--- Required work ---
Can you format the entries below as a Markdown table with the columns "No." and "Line", one row per line, skipping blank lines and leaving out the pictures?

(Given records)

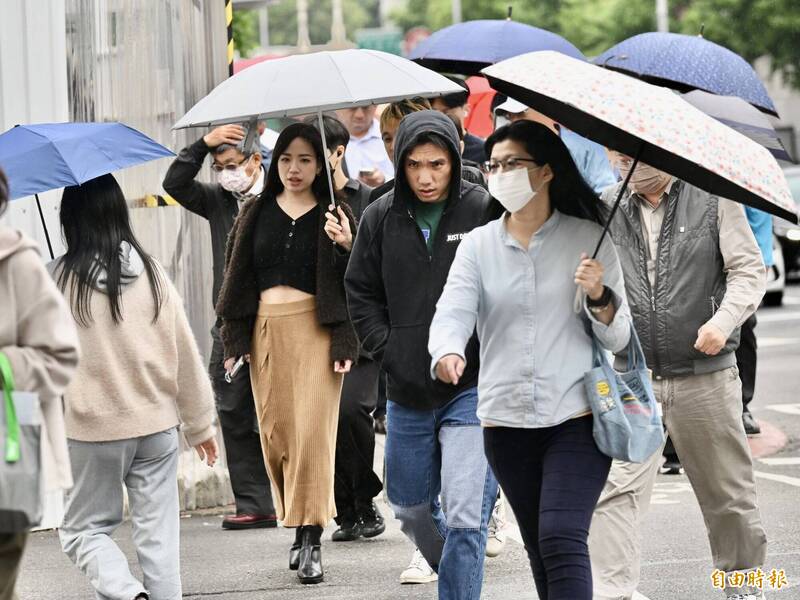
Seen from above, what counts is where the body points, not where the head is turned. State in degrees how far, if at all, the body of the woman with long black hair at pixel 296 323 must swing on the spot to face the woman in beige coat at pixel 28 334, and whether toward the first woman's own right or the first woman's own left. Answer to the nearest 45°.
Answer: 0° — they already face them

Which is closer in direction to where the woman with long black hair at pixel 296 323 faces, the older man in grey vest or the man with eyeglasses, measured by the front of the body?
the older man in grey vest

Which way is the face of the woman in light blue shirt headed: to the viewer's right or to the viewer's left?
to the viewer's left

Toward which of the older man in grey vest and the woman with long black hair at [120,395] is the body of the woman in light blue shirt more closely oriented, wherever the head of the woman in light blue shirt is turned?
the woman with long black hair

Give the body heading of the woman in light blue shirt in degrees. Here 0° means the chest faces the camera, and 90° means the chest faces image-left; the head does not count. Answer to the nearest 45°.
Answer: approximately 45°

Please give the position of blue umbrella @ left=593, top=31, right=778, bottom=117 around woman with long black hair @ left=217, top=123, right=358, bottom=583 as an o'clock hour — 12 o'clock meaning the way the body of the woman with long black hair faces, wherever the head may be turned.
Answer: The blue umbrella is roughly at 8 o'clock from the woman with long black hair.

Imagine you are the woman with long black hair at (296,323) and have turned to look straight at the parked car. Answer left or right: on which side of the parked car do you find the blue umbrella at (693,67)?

(End Given records)

--- Answer ---
| No. | Line |
|---|---|
| 1 | Seen from above, what counts is where the body points, not where the head is turned. State in degrees how far, if at all, the body of the woman with long black hair at pixel 296 323 must swing on the spot to face the woman in beige coat at pixel 28 334, and whether toward the first woman's own right or the first woman's own left. Answer to the nearest 45°. |
| 2 | Answer: 0° — they already face them |
| 3 | Which is closer in direction to where the woman with long black hair at pixel 296 323 faces, the older man in grey vest or the man with eyeglasses, measured by the front of the body? |
| 4 | the older man in grey vest |
| 5 | Which way is the face of the woman in light blue shirt headed: to the viewer's right or to the viewer's left? |
| 6 | to the viewer's left |
| 7 | Toward which of the older man in grey vest and the woman with long black hair at [120,395] is the body of the woman in light blue shirt more closely oriented, wherever the head of the woman in light blue shirt is turned? |
| 8 | the woman with long black hair |
| 9 | Give the body heading of the woman in light blue shirt in degrees. Here 0° means the chest faces the camera, and 90° means the chest faces image-left; the head does not count. Answer to the nearest 45°. |
| 10 | Answer: approximately 45° |
| 11 | Please give the position of blue umbrella @ left=593, top=31, right=778, bottom=117 around woman with long black hair @ left=217, top=123, right=358, bottom=583 as an o'clock hour — 12 o'clock meaning the way the body of the woman with long black hair faces, wherever the head may be turned. |
| 12 | Answer: The blue umbrella is roughly at 8 o'clock from the woman with long black hair. |
| 13 | Imagine you are the woman with long black hair at (296,323) and have turned to look straight at the parked car. Answer left or right: on which side of the parked car do you find the blue umbrella at (693,67)? |